By Savanna Tomei
MADISON, Wis.— Kids and adults competed in the return of the Midwest Log Rolling Championships, after a hiatus in 2020.
A crowd was gathered around Lake Wingra, despite the fact that it was raining on Saturday in Madison. Some people thought ahead, and had tents set up.
They were there to watch the Midwest Log Rolling Championships. It’s been two years since the last one, because 2020’s event was canceled.
If any of the athletes cared about the rain, they didn’t show it. Multiple times people said, “We’re gonna get wet anyway!”
One by one, matches began between two athletes at a time, both adults and kids. They got pushed out onto the water holding onto a long stick for balance, until it was time to let go.
It’s a blast to watch. Some matches seemed over immediately, while others didn’t end until the timer went off.
“We call log rolling the great equalizer,” laughed Shana Verstegen, owner of Madison Log Rolling, which hosts the competition. “You can take the best athlete in the world, and the most clumsy athlete in the world, and have them both try log rolling. And they're both gonna stink at it when they first learn.”

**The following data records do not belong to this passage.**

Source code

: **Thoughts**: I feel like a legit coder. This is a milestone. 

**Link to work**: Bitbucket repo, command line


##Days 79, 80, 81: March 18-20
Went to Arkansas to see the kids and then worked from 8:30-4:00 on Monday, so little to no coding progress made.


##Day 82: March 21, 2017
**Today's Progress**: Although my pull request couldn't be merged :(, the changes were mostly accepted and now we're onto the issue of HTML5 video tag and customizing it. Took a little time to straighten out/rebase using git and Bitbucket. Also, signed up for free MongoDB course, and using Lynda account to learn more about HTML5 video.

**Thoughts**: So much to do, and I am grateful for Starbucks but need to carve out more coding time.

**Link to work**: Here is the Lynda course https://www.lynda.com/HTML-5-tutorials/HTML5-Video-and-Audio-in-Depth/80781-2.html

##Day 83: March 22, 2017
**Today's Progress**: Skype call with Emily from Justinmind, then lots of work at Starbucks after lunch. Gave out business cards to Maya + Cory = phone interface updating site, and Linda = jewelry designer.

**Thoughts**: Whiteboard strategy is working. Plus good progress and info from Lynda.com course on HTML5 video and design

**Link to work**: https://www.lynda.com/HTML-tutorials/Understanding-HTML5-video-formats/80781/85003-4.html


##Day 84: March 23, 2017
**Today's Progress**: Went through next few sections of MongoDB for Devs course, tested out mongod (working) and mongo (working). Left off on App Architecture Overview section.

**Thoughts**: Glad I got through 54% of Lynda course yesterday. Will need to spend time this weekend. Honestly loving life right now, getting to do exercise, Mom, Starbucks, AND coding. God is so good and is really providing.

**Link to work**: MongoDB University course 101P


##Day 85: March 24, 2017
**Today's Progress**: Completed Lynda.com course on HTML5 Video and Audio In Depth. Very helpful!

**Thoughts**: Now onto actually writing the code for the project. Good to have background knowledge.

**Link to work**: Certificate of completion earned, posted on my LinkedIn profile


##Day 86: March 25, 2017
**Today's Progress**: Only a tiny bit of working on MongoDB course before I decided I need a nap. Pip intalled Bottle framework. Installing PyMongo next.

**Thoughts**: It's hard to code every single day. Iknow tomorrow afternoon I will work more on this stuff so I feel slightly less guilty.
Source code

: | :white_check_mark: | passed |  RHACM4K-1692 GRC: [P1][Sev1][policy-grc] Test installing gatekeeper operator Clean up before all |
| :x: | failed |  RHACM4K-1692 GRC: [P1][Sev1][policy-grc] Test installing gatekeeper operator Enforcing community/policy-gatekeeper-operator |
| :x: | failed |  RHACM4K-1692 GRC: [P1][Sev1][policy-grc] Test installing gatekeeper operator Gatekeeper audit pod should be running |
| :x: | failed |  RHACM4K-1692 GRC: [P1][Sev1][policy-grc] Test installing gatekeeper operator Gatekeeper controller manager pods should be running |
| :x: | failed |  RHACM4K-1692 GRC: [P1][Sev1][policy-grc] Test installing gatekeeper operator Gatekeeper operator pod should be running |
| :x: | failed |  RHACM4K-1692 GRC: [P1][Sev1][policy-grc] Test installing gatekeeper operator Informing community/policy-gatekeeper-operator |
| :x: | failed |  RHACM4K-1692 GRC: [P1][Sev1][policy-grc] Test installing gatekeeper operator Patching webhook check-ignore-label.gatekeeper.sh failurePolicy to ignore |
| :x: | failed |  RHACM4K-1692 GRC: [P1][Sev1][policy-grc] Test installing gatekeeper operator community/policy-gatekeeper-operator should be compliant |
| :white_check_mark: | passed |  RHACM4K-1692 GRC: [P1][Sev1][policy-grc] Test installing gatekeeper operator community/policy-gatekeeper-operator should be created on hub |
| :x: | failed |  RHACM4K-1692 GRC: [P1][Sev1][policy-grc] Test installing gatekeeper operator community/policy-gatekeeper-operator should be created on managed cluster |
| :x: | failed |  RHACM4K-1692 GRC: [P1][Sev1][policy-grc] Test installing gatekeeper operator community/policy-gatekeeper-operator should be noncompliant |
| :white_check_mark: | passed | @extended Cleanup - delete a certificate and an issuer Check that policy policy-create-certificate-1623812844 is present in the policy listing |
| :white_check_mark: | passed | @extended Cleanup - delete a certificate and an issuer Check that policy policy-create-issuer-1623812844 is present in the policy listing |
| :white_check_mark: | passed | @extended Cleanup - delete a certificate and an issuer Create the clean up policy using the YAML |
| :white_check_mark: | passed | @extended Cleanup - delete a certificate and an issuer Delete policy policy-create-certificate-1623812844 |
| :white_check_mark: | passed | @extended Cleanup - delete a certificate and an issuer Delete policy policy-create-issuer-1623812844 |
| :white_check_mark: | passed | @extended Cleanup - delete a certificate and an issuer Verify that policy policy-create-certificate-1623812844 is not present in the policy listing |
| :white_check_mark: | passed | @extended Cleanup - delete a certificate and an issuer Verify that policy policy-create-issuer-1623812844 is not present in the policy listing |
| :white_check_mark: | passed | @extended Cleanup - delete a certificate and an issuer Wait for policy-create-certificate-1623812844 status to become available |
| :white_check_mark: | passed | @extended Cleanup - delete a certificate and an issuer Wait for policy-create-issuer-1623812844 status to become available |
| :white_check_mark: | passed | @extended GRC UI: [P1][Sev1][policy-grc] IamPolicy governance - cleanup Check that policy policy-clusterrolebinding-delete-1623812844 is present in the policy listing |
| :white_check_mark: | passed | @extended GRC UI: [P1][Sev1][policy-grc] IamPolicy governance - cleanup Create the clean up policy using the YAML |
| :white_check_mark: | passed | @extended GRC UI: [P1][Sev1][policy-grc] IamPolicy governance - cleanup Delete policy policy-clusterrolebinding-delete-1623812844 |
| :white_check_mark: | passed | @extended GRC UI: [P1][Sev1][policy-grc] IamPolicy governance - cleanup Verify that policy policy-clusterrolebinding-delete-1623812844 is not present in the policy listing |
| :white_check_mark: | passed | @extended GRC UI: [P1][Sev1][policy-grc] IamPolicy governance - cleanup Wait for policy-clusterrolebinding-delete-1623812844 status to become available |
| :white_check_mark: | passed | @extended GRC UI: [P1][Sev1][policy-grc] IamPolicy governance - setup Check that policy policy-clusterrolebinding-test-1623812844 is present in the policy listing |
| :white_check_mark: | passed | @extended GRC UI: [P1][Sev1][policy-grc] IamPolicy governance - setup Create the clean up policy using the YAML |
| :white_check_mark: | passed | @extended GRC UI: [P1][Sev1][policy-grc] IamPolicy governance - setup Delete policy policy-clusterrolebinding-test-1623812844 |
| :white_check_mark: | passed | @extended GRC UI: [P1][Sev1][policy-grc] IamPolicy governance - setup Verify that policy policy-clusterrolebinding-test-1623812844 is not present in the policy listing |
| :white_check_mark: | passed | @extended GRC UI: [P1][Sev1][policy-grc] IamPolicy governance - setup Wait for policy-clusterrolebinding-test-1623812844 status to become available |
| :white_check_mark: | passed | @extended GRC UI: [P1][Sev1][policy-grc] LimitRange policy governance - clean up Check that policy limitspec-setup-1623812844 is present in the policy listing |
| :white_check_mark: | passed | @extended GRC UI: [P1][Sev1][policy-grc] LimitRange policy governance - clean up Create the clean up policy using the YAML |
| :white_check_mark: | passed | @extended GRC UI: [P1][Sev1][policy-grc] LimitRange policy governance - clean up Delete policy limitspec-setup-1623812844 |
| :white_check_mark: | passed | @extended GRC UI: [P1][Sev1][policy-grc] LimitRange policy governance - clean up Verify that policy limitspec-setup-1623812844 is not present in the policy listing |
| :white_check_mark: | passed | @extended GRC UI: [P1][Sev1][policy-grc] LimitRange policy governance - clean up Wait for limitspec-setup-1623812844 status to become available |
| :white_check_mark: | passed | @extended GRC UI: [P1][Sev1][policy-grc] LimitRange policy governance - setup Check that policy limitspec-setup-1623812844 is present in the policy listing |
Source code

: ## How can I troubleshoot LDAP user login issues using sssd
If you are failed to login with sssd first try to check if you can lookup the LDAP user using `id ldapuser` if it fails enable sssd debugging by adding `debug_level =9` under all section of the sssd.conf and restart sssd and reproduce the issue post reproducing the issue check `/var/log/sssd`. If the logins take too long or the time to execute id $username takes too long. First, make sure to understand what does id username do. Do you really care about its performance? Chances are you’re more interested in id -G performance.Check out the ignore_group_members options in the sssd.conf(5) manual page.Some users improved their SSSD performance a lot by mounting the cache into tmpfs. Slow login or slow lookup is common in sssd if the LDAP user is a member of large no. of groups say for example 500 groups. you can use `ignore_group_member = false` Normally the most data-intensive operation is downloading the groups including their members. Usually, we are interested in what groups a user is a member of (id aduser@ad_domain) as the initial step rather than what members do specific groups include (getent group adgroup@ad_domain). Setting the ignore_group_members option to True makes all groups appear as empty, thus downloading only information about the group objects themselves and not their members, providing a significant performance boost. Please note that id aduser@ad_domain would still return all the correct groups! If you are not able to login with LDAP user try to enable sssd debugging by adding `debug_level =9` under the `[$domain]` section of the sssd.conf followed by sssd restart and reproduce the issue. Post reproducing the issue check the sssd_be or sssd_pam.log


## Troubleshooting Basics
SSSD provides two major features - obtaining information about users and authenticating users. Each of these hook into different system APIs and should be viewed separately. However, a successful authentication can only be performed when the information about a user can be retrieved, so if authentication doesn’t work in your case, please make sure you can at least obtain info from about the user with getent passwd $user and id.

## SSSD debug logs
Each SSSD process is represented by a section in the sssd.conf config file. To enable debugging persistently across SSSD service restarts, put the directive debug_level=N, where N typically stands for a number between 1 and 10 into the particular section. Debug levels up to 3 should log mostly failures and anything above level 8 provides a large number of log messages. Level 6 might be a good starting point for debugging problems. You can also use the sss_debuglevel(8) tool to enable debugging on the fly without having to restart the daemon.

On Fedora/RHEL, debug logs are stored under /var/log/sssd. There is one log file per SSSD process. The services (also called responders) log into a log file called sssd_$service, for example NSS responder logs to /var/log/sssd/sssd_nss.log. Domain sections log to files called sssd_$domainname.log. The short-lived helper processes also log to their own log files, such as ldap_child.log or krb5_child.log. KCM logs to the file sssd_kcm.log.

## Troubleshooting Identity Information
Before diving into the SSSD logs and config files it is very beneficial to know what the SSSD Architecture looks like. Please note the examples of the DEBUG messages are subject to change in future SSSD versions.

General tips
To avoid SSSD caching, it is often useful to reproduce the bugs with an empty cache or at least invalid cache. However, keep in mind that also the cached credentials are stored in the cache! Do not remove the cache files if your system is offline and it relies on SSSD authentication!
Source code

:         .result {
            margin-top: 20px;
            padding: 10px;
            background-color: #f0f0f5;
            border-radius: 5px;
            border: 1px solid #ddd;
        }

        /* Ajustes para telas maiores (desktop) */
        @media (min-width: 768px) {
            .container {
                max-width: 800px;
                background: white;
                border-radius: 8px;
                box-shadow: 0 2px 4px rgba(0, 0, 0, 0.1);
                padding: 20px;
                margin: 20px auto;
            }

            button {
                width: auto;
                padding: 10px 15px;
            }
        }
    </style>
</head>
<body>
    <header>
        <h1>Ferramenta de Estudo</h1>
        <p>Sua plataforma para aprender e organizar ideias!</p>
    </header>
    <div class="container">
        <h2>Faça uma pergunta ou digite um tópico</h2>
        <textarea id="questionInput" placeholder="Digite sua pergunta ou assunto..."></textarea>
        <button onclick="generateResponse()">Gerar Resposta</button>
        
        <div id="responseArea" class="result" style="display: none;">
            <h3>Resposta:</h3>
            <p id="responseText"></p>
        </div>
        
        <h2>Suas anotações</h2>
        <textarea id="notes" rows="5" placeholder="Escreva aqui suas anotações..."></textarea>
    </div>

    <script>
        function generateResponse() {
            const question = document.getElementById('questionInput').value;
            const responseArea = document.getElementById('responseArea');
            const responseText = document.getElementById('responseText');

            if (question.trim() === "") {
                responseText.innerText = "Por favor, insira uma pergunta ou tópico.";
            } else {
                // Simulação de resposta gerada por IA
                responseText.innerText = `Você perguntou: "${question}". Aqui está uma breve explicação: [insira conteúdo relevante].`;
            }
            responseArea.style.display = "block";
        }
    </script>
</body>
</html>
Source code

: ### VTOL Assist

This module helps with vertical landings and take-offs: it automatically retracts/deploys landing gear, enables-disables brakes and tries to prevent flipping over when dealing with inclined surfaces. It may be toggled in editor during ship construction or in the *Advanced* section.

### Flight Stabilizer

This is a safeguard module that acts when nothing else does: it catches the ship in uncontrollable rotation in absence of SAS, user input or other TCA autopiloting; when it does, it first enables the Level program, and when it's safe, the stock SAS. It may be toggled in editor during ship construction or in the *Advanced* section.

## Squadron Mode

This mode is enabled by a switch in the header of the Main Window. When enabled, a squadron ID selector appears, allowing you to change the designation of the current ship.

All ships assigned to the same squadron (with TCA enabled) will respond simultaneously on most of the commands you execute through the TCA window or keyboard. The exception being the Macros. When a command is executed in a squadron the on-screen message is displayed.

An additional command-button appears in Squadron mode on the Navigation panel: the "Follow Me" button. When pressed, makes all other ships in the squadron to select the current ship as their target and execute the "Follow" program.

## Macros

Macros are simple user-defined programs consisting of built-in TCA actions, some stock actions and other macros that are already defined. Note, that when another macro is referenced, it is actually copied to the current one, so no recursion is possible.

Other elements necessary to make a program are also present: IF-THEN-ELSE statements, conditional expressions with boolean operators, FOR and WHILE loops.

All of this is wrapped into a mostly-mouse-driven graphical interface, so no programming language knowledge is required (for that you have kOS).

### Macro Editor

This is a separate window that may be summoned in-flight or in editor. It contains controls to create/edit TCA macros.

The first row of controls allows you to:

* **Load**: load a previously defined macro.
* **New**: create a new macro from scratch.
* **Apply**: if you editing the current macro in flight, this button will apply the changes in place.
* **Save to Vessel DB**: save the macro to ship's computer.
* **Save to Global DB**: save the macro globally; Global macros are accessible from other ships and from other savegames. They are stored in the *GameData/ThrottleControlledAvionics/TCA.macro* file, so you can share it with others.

There are people of different shapes and sizes competing together. Verstegen said she loves that about log rolling. There was even a little boy with plastic on his arm, with what appeared to be a cast underneath.
“Everybody gets better over time. And that's why it's such a cool positive sport,” Verstegen said.“Everybody gets better over time. And that's why it's such a cool positive sport,” Verstegen said. “Every time you practice, you get a little bit better, a little bit better, a little bit better.”
All the proceeds from the event go to the Huntington’s Disease Society of America.
“It’s a pretty nasty neurological terminal brain disorder. My mother passed away from it in 2013,” Verstegen said. “And I've dedicated my life to raising money to help families in Wisconsin, and for research toward a cure.”
Even if their roll ends early, it’s just great to be back.
“It’s so cool to see all our friends and lumberjack family,” Verstegen said. “Even though it's a wet, rainy day, everybody's just so excited to be competing again.”